Starting at the line with "## 1.0.0 (2021-09-07)" and ending at the line with "To reduce the", print exactly the lines of the entries below. Pictures do not belong in the copy.

Source records
=== Begin Enclosure ===

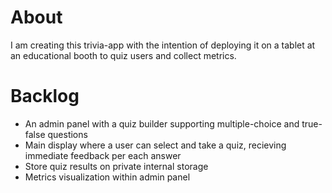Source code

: # About
I am creating this trivia-app with the intention of deploying it on a tablet at an educational booth to quiz users and collect metrics.

# Backlog
- An admin panel with a quiz builder supporting multiple-choice and true-false questions
- Main display where a user can select and take a quiz, recieving immediate feedback per each answer
- Store quiz results on private internal storage
- Metrics visualization within admin panel


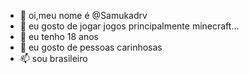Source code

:- 👋 oi,meu nome é @Samukadrv
- 👀 eu gosto de jogar jogos principalmente minecraft...
- 🌱 eu tenho 18 anos 
- 💞️ eu gosto de pessoas carinhosas
- 📫 sou brasileiro 

<!---
Samukadrv/Samukadrv is a ✨ special ✨ repository because its `README.md` (this file) appears on your GitHub profile.
You can click the Preview link to take a look at your changes.
--->
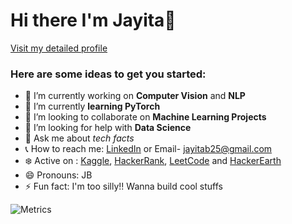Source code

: # Hi there I'm Jayita👋

[Visit my detailed profile](https://resume.io/r/cxcPWLoYX)

### Here are some ideas to get you started:

- 🔭 I’m currently working on **Computer Vision** and **NLP**
- 🌱 I’m currently __learning PyTorch__
- 👯 I’m looking to collaborate on **Machine Learning Projects**
- :eyes: I’m looking for help with __Data Science__
- 💬 Ask me about _tech facts_
- :telephone_receiver: How to reach me: [LinkedIn](https://www.linkedin.com/in/jayita-bhattacharyya-3657ba164/) or Email- jayitab25@gmail.com 
- :snowflake: Active on : [Kaggle](https://www.kaggle.com/jayitabhattacharyya), [HackerRank](https://www.hackerrank.com/Jayita_B), [LeetCode](https://leetcode.com/jayitab25/) and [HackerEarth](https://www.hackerearth.com/@jayita4)
- 😄 Pronouns: JB
- ⚡ Fun fact: I'm too silly!! Wanna build cool stuffs 
 
![Metrics](https://metrics.lecoq.io/jayita13?template=classic&languages=1&stars=1&followup=1&languages.colors=github&languages.threshold=0%25&stars.limit=4&config.timezone=Asia%2FCalcutta&config.animated=true)
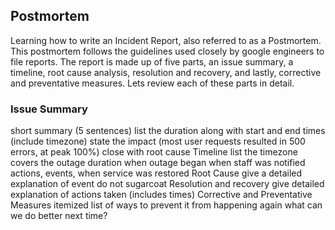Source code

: ## Postmortem
Learning how to write an Incident Report, also referred to as a Postmortem. 
This postmortem follows the guidelines used closely by google engineers to file reports. 
The report is made up of five parts, an issue summary, a timeline, root cause analysis, 
resolution and recovery, and lastly, corrective and preventative measures. 
Lets review each of these parts in detail.

### Issue Summary
short summary (5 sentences)
list the duration along with start and end times (include timezone)
state the impact (most user requests resulted in 500 errors, at peak 100%)
close with root cause
Timeline
list the timezone
covers the outage duration
when outage began
when staff was notified
actions, events, 
when service was restored
Root Cause
give a detailed explanation of event
do not sugarcoat
Resolution and recovery
give detailed explanation of actions taken (includes times)
Corrective and Preventative Measures
itemized list of ways to prevent it from happening again
what can we do better next time?
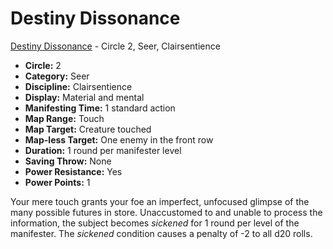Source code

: # Destiny Dissonance

[Destiny Dissonance](/Psionics/D/DestinyDissonance.md) - Circle 2, Seer, Clairsentience

- **Circle:** 2
- **Category:** Seer
- **Discipline:** Clairsentience
- **Display:** Material and mental
- **Manifesting Time:** 1 standard action
- **Map Range:** Touch
- **Map Target:** Creature touched
- **Map-less Target:** One enemy in the front row
- **Duration:** 1 round per manifester level
- **Saving Throw:** None
- **Power Resistance:** Yes
- **Power Points:** 1

Your mere touch grants your foe an imperfect, unfocused glimpse of the many possible futures in store. Unaccustomed to and unable to process the information, the subject becomes *sickened* for 1 round per level of the manifester. The *sickened* condition causes a penalty of -2 to all d20 rolls.
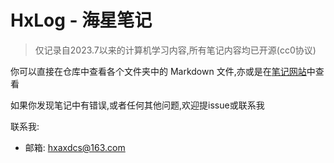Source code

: # HxLog - 海星笔记

> 仅记录自2023.7以来的计算机学习内容,所有笔记内容均已开源(cc0协议)

你可以直接在仓库中查看各个文件夹中的 Markdown 文件,亦或是在[笔记网站](hxlog.cn)中查看

如果你发现笔记中有错误,或者任何其他问题,欢迎提issue或联系我

联系我:

- 邮箱: <hxaxdcs@163.com>

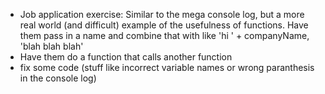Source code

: - Job application exercise: Similar to the mega console log, but a more real world (and difficult) example of the usefulness of functions. Have them pass in a name and combine that with like 'hi ' + companyName, 'blah blah blah'
- Have them do a function that calls another function
- fix some code (stuff like incorrect variable names or wrong paranthesis in the console log)

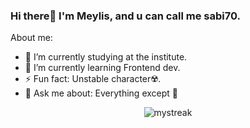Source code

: ### Hi there👋️ I'm Meylis, and u can call me sabi70. 

About me:

- 🔭 I’m currently studying at the institute.
- 🌱 I’m currently learning Frontend dev.
- ⚡ Fun fact: Unstable character☢️.
- 💬️ Ask me about: Everything except 🎯️


<div align='center'>
    <img src="https://github-readme-streak-stats.herokuapp.com/?user=sabi70&theme=tokyonight" alt="mystreak"/>
</div>



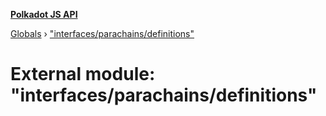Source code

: **[Polkadot JS API](../README.md)**

[Globals](../globals.md) › [&quot;interfaces/parachains/definitions&quot;](_interfaces_parachains_definitions_.md)

# External module: "interfaces/parachains/definitions"

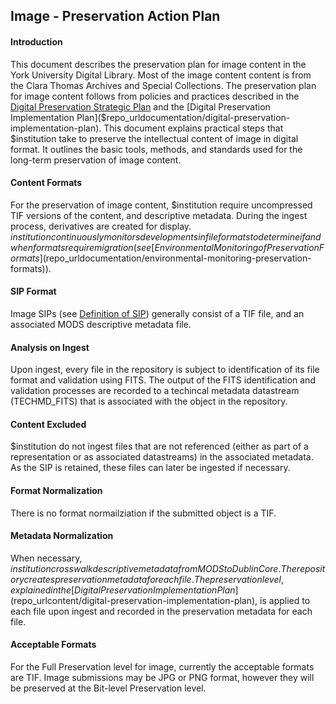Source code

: ## Image - Preservation Action Plan

#### Introduction

This document describes the preservation plan for image content in the York University Digital Library. Most of the image content content is from the Clara Thomas Archives and Special Collections. The preservation plan for image content follows from policies and practices described in the [Digital Preservation Strategic Plan]($repo_urldocumentation/digital-preservation-implementation-plan) and the [Digital Preservation Implementation Plan]($repo_urldocumentation/digital-preservation-implementation-plan). This document explains practical steps that $institution take to preserve the intellectual content of image in digital format. It outlines the basic tools, methods, and standards used for the long-term preservation of image content.

#### Content Formats

For the preservation of image content, $institution require uncompressed TIF versions of the content, and descriptive metadata. During the ingest process, derivatives are created for display. $institution continuously monitors developments in file formats to determine if and when formats require migration (see [Environmental Monitoring of Preservation Formats]($repo_urldocumentation/environmental-monitoring-preservation-formats)).

#### SIP Format

Image SIPs (see [Definition of SIP]($repo_urlcontent/definition-sip)) generally consist of a TIF file, and an associated MODS descriptive metadata file.

#### Analysis on Ingest

Upon ingest, every file in the repository is subject to identification of its file format and validation using FITS. The output of the FITS identification and validation processes are recorded to a techincal metadata datastream (TECHMD_FITS) that is associated with the object in the repository.

#### Content Excluded

$institution do not ingest files that are not referenced (either as part of a representation or as associated datastreams) in the associated metadata. As the SIP is retained, these files can later be ingested if necessary.

#### Format Normalization

There is no format normailziation if the submitted object is a TIF.

#### Metadata Normalization

When necessary, $institution crosswalk descriptive metadata from MODS to Dublin Core. The repository creates preservation metadata for each file. The preservation level, explained in the [Digital Preservation Implementation Plan]($repo_urlcontent/digital-preservation-implementation-plan), is applied to each file upon ingest and recorded in the preservation metadata for each file.

#### Acceptable Formats

For the Full Preservation level for image, currently the acceptable formats are TIF. Image submissions may be JPG or PNG format, however they will be preserved at the Bit-level Preservation level.

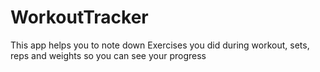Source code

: # WorkoutTracker

This app helps you to note down Exercises you did during workout, sets, reps and weights so you can see your progress
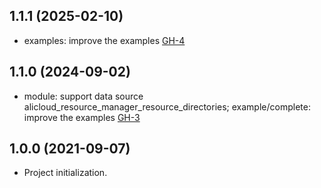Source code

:## 1.1.1 (2025-02-10)

- examples: improve the examples [GH-4](https://github.com/alibabacloud-automation/terraform-alicloud-control-policy/pull/4)

## 1.1.0 (2024-09-02)

- module: support data source alicloud_resource_manager_resource_directories; example/complete: improve the examples [GH-3](https://github.com/alibabacloud-automation/terraform-alicloud-control-policy/pull/3)

## 1.0.0 (2021-09-07)

- Project initialization.
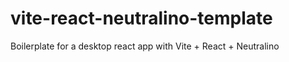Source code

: # vite-react-neutralino-template
Boilerplate for a desktop react app with Vite + React + Neutralino
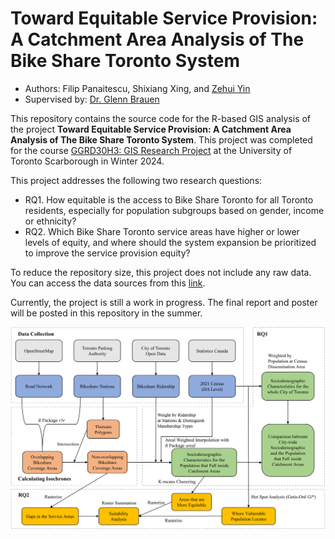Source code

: # Toward Equitable Service Provision: A Catchment Area Analysis of The Bike Share Toronto System

- Authors: Filip Panaitescu, Shixiang Xing, and [Zehui Yin](https://zehuiyin.github.io/)
- Supervised by: [Dr. Glenn Brauen](https://www.utsc.utoronto.ca/geography/glenn-brauen)

This repository contains the source code for the R-based GIS analysis of the project **Toward Equitable Service Provision: A Catchment Area Analysis of The Bike Share Toronto System**. This project was completed for the course [GGRD30H3: GIS Research Project](https://utsc.calendar.utoronto.ca/course/ggrd30h3) at the University of Toronto Scarborough in Winter 2024.

This project addresses the following two research questions:
- RQ1. How equitable is the access to Bike Share Toronto for all Toronto residents, especially for population subgroups based on gender, income or ethnicity?
- RQ2. Which Bike Share Toronto service areas have higher or lower levels of equity, and where should the system expansion be prioritized to improve the service provision equity?

To reduce the repository size, this project does not include any raw data. You can access the data sources from this [link](./Data/data_source.xlsx).

Currently, the project is still a work in progress. The final report and poster will be posted in this repository in the summer.

![](./Graphs/Workflow.png)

=== End Enclosure ===

= Answer area =
## 1.0.0 (2021-09-07)

- Project initialization.
Source code

: # vite-react-neutralino-template
Boilerplate for a desktop react app with Vite + React + Neutralino
Source code

: # Toward Equitable Service Provision: A Catchment Area Analysis of The Bike Share Toronto System

- Authors: Filip Panaitescu, Shixiang Xing, and [Zehui Yin](https://zehuiyin.github.io/)
- Supervised by: [Dr. Glenn Brauen](https://www.utsc.utoronto.ca/geography/glenn-brauen)

This repository contains the source code for the R-based GIS analysis of the project **Toward Equitable Service Provision: A Catchment Area Analysis of The Bike Share Toronto System**. This project was completed for the course [GGRD30H3: GIS Research Project](https://utsc.calendar.utoronto.ca/course/ggrd30h3) at the University of Toronto Scarborough in Winter 2024.

This project addresses the following two research questions:
- RQ1. How equitable is the access to Bike Share Toronto for all Toronto residents, especially for population subgroups based on gender, income or ethnicity?
- RQ2. Which Bike Share Toronto service areas have higher or lower levels of equity, and where should the system expansion be prioritized to improve the service provision equity?

To reduce the repository size, this project does not include any raw data. You can access the data sources from this [link](./Data/data_source.xlsx).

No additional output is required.